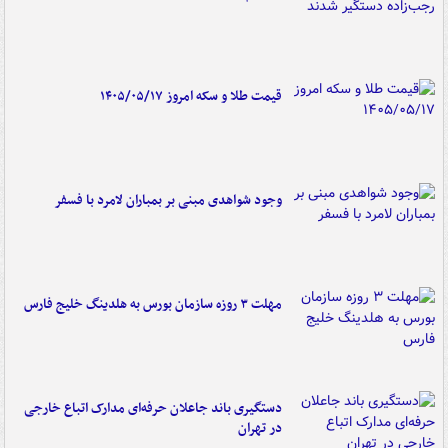
قیمت طلا و سکه امروز ۱۴۰۵/۰۵/۱۷
وجود شواهدی مبنی بر بمباران لامرد با فسفر
مهلت ۳ روزه سازمان بورس به هلدینگ خلیج فارس
دستگیری باند جاعلان حرفه‌ای مدارک اتباع خارجی
در تهران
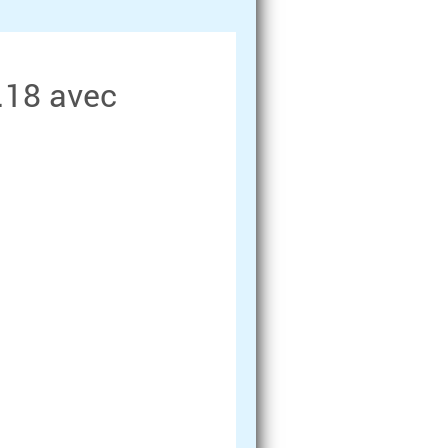
.18 avec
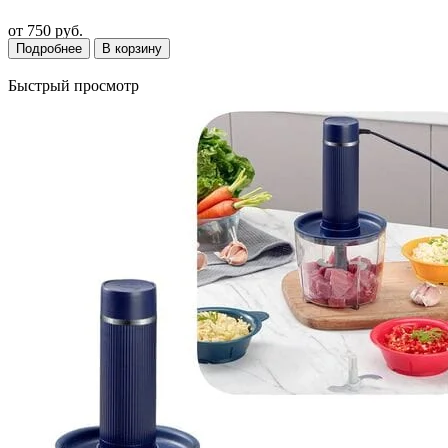
от
750 руб.
Подробнее
В корзину
Быстрый просмотр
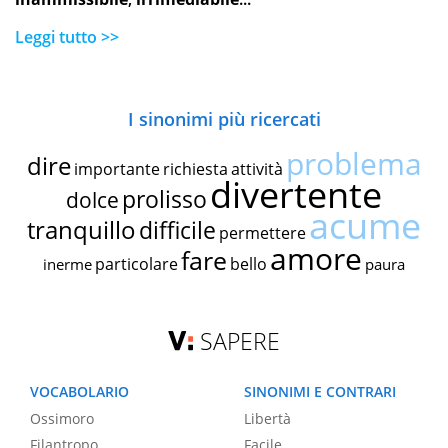
Leggi tutto >>
I sinonimi più ricercati
problema
dire
importante
richiesta
attività
divertente
prolisso
dolce
acume
tranquillo
difficile
permettere
amore
fare
particolare
bello
inerme
paura
SAPERE
VOCABOLARIO
SINONIMI E CONTRARI
Ossimoro
Libertà
Filantropo
Facile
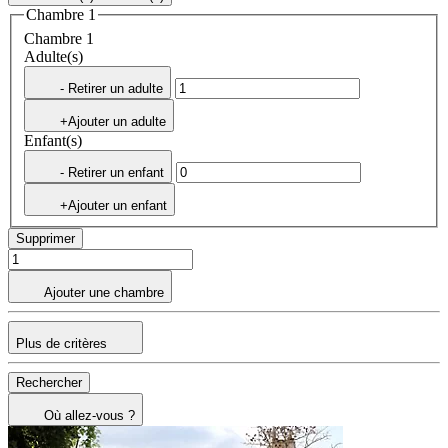
Chambre 1
Chambre 1
Adulte(s)
- Retirer un adulte
+Ajouter un adulte
Enfant(s)
- Retirer un enfant
+Ajouter un enfant
Supprimer
Ajouter une chambre
Plus de critères
Rechercher
Où allez-vous ?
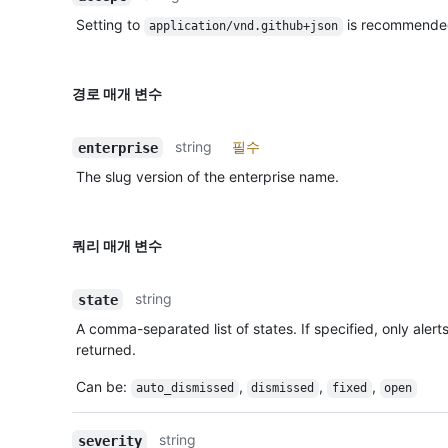
Setting to
is recommende
application/vnd.github+json
경로 매개 변수
string
필수
enterprise
The slug version of the enterprise name.
쿼리 매개 변수
string
state
A comma-separated list of states. If specified, only alerts
returned.
Can be:
,
,
,
auto_dismissed
dismissed
fixed
open
string
severity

TASK STATEMENT. Make an exact copy of every line from the one with "A comma-separated list" to the end of the data, with the first and last of those lines included.

RESULT FOR THIS TASK.
A comma-separated list of states. If specified, only alerts
returned.
Can be:
,
,
,
auto_dismissed
dismissed
fixed
open
string
severity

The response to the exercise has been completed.